If Tobias Ellwood, chair of the House of Commons Defence Select Committee, is granted his urgent question, it will require a government minister to respond in person.

Mr Ellwood told Sky News: "I think it's completely unacceptable that a fellow permanent member of the UN Security Council is now seen to be training and supplying arms to the very militia that has prevented peaceful conclusions to this decade-old conflict (in Afghanistan).

"So serious is this that I'll be seeking an urgent question on Monday and will be encouraging the UK to raise this matter at the UN and indeed our NATO allies."

Mr Ellwood said the Russia allegations in Afghanistan offer a reminder of the need to reconstitute a committee of MPs that scrutinises the work of the UK's intelligence and security services and has the power to release a long-awaited report into alleged Russian meddling in the UK.

He said: "Let's get that intelligence and security committee up and running, let's publish the overdue Russia report, let's make it very, very clear that it is simply unacceptable for a member of the UN security council to place bounties on US and UK heads."

The report, which was first published on Friday evening by The New York Times, is "on the nose", according to a source briefed on the matter.

"This is another example of the moral vacuum the GRU (an arm of Russia's military intelligence agency) operate in," Sky News has been told.

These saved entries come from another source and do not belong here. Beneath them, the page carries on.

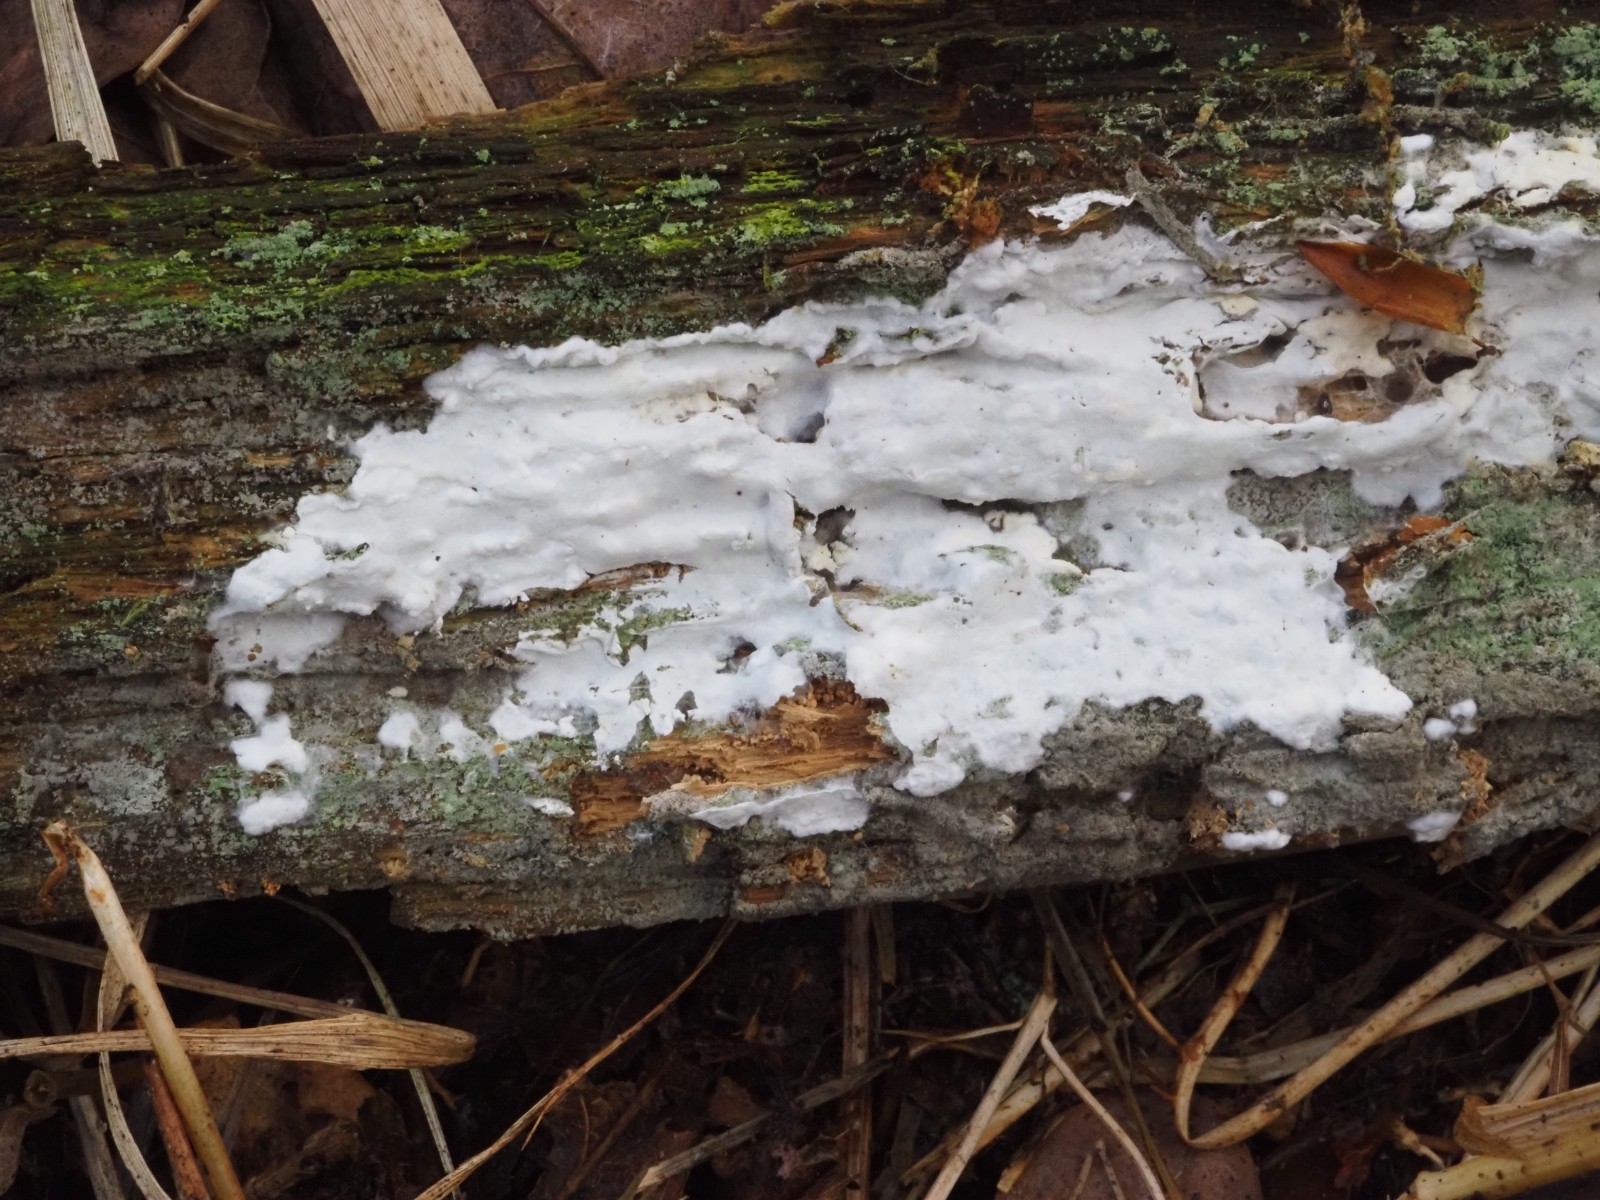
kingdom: Fungi
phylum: Basidiomycota
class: Agaricomycetes
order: Atheliales
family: Atheliaceae
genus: Leptosporomyces
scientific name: Leptosporomyces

"Offering rewards to attack soldiers who are trying to bring peace to a nation is repugnant."

There are currently around 1,000 British troops deployed in Afghanistan, mainly in the capital Kabul, and no confirmation any have been hurt as a result of the Russian efforts.

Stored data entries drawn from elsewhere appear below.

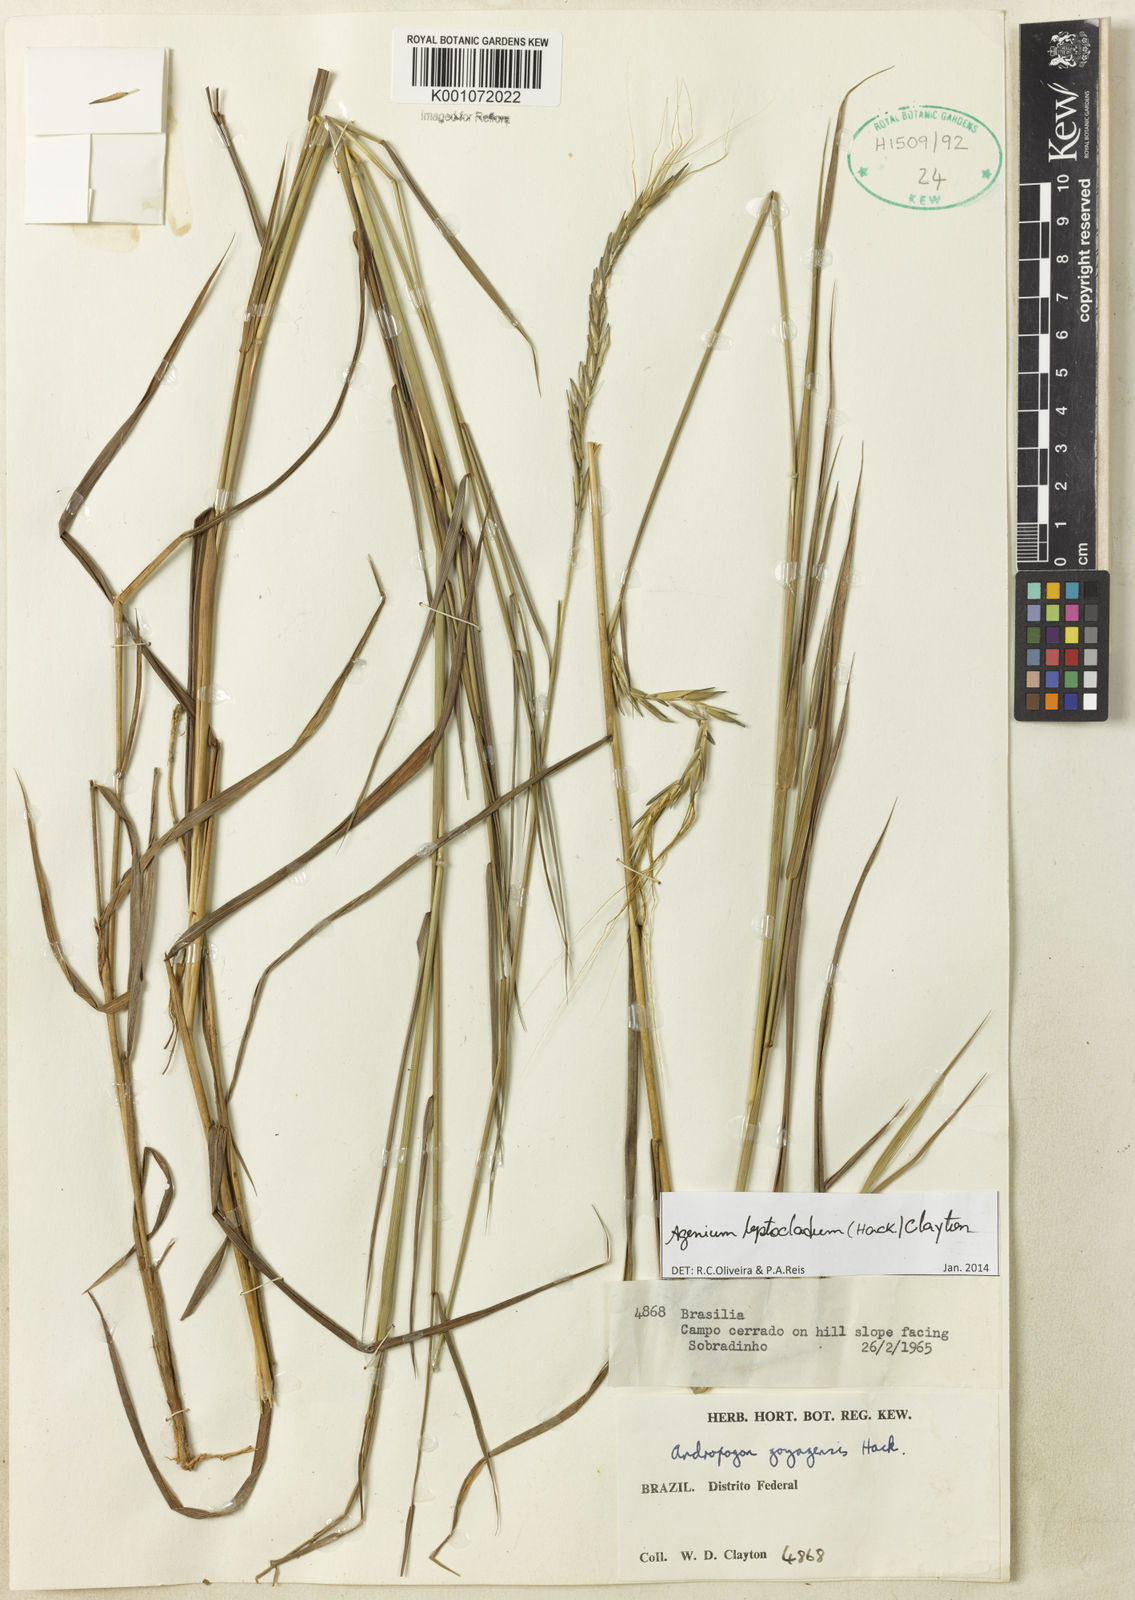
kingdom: Plantae
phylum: Tracheophyta
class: Liliopsida
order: Poales
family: Poaceae
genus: Agenium
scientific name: Agenium leptocladum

Tom Tugenhadt, chair of the House of Commons Foreign Affairs Committee and a former soldier in Afghanistan, told Sky News: "Reports of Russian attempts to incite attacks on British troops are deeply concerning.

"We know the GRU have been caught in the UK and are active around the world and that's a danger to our forces."

The New York Times reported that 20 US soldiers were killed in Afghanistan last year but "it was not clear which killings were under suspicion".

It is thought that Moscow has been trying to destabilise a possible US-negotiated peace deal in Afghanistan.

Donald Trump tweeted that "nobody briefed or told me, or Vice President Mike Pence or Chief of Staff Mark Meadows about the so-called attacks on our troops in Afghanistan by Russians".

The president continued: "Everybody is denying it and there have not been many attacks on us," adding: "Nobody's been tougher on Russia than the Trump Administration."

Presumptive Democratic nominee Joe Biden said: "The truly shocking revelation that if the Times report is true, and I emphasise that again, is that President Trump, the commander-in-chief of American troops serving in a dangerous theatre of war, has known about this for months, according to the Times, and done worse than nothing."

It is understood the intelligence was only shared with British officials recently but Boris Johnson has now been briefed. Downing Street will be under pressure to respond to the news and take action against Moscow.

Sky has been told that the group responsible for the plan is the 29155 unit of the GRU, the same Russian intelligence outfit behind the Skripal poisonings , and the failed 2016 coup in Montenegro.

Arthur Snell, a former UK diplomat who was posted to Helmand, in southern Afghanistan in 2010, said the alleged GRU operation is part of a wider Russian tactic to use deniable means to undermine western allies.

He said: "It is evidence that the Russians are willing to really push the envelope in terms of highly aggressive and completely unethical practices.

"And it also seems to show that the Russians are kind of looking at a worldwide theatre of battle in terms of the places they feel they can target in terms of western assets and western interests."

News of this Russian plan, and the direct targeting of British troops, will again raise the question of when the long overdue report into Russian interference by parliament's Intelligence and Security Committee (ISC) will be published.

The report, which examined claims of Russian interference in Britain, was sent to Downing Street on 17 October last year for sign-off.

That process usually takes no more than 10 days, but the report is still yet to be published and the ISC hasn't been reconvened after December's general election.